SP Daylight #4449 Update

Southern Pacific #4449 (The Daylight) and her crew are gearing up and getting ready for their 2500 mile trip to TrainFestival 2009 from Portland, OR. The "Daylight" will be departing Portland on July 3 at 8:00am heading east to Michigan. A complete schedule is available at the TrainFestival website. Click Here to View Tickets are also available to ride behind the Daylight.

Mainline Steam Fundraiser

The Steam Railroading Institute, Friends of Southern Pacific #4449 and Friends of the 261 are working together to sell tickets on the Milwaukee Road "Super Dome". You can buy a day pass to ride in style behind the #4449 through the Rockies for as little as $299/day. There are a limited number of tickets for each day. Proceeds from the sales are split between the steam locomotive operators.
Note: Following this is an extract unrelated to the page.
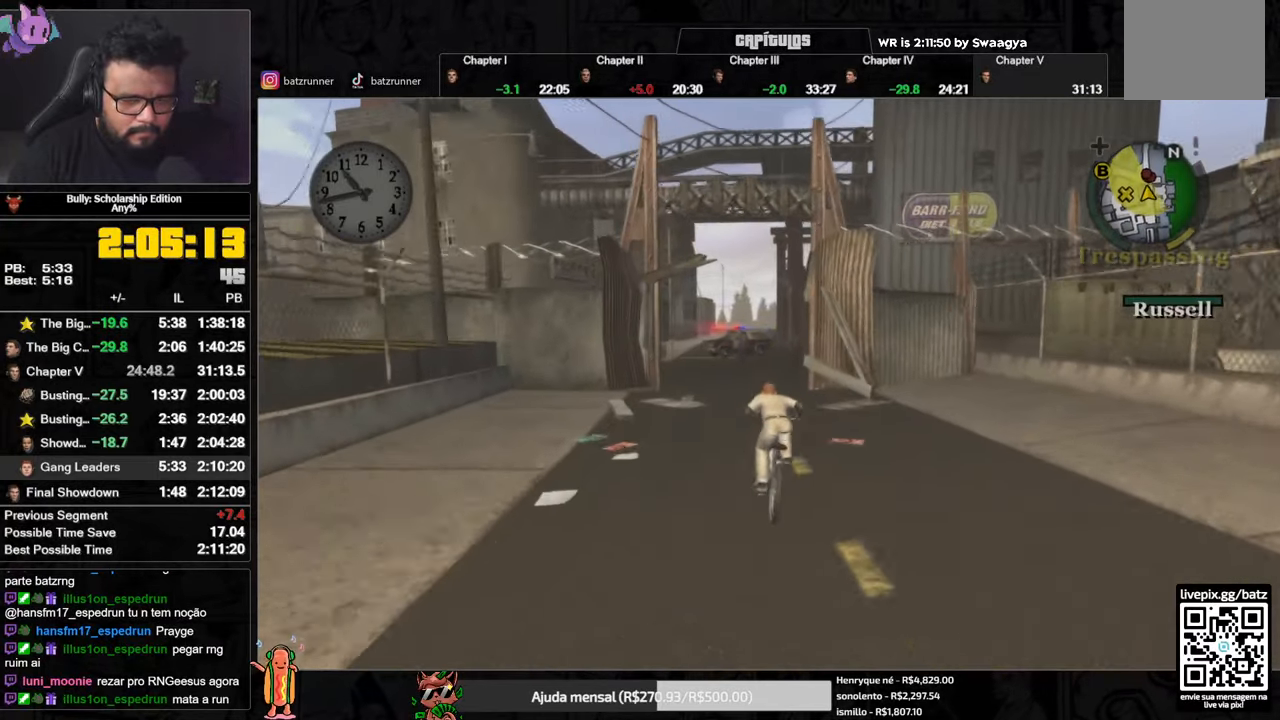
{"buttons": [], "left_stick": "center", "right_stick": "down-left", "events": [[34, "A", "down"], [34, "left_stick", "left"], [84, "A", "up"], [184, "left_stick", "center"], [234, "A", "down"], [284, "A", "up"], [384, "right_stick", "down-left"]]}
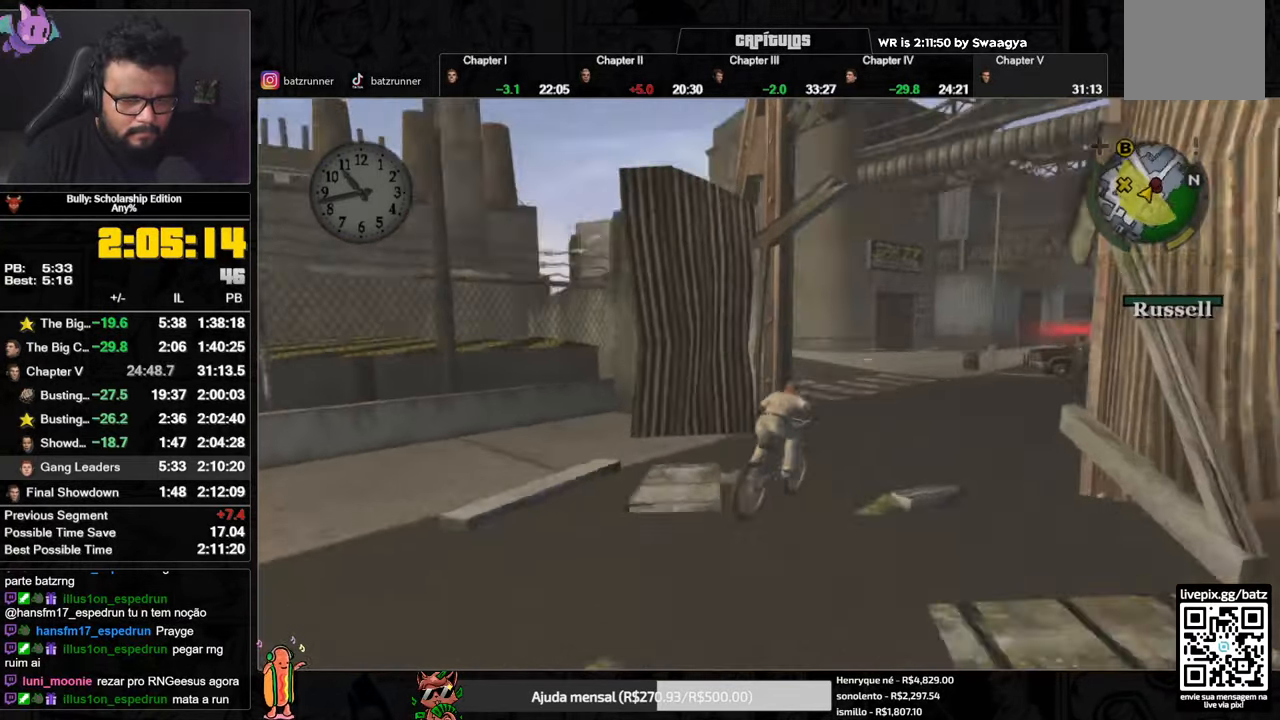
{"buttons": ["A"], "left_stick": "down-left", "right_stick": "center", "events": [[33, "left_stick", "left"], [50, "right_stick", "center"], [100, "A", "down"], [167, "A", "up"], [167, "left_stick", "down-left"], [233, "A", "down"], [284, "A", "up"], [350, "A", "down"], [400, "A", "up"], [484, "A", "down"]]}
Click here to purchase yours!

Tickets Selling Fast

If you are wanting to take a ride behind the "Daylight" at TrainFestival 2009, you should order your tickets soon. Only 200 coach tickets remain for Thursday. All other trips behind the 4449, 765 and 1225 are SOLD OUT. Pre sale tickets have exceeded our expectations. All of the "Night Photography" tickets are SOLD OUT as well as the "Run a Steam Locomotive" time slots. There are still plenty of hourly trips available behind Little River Railroad 4-6-2 #110. 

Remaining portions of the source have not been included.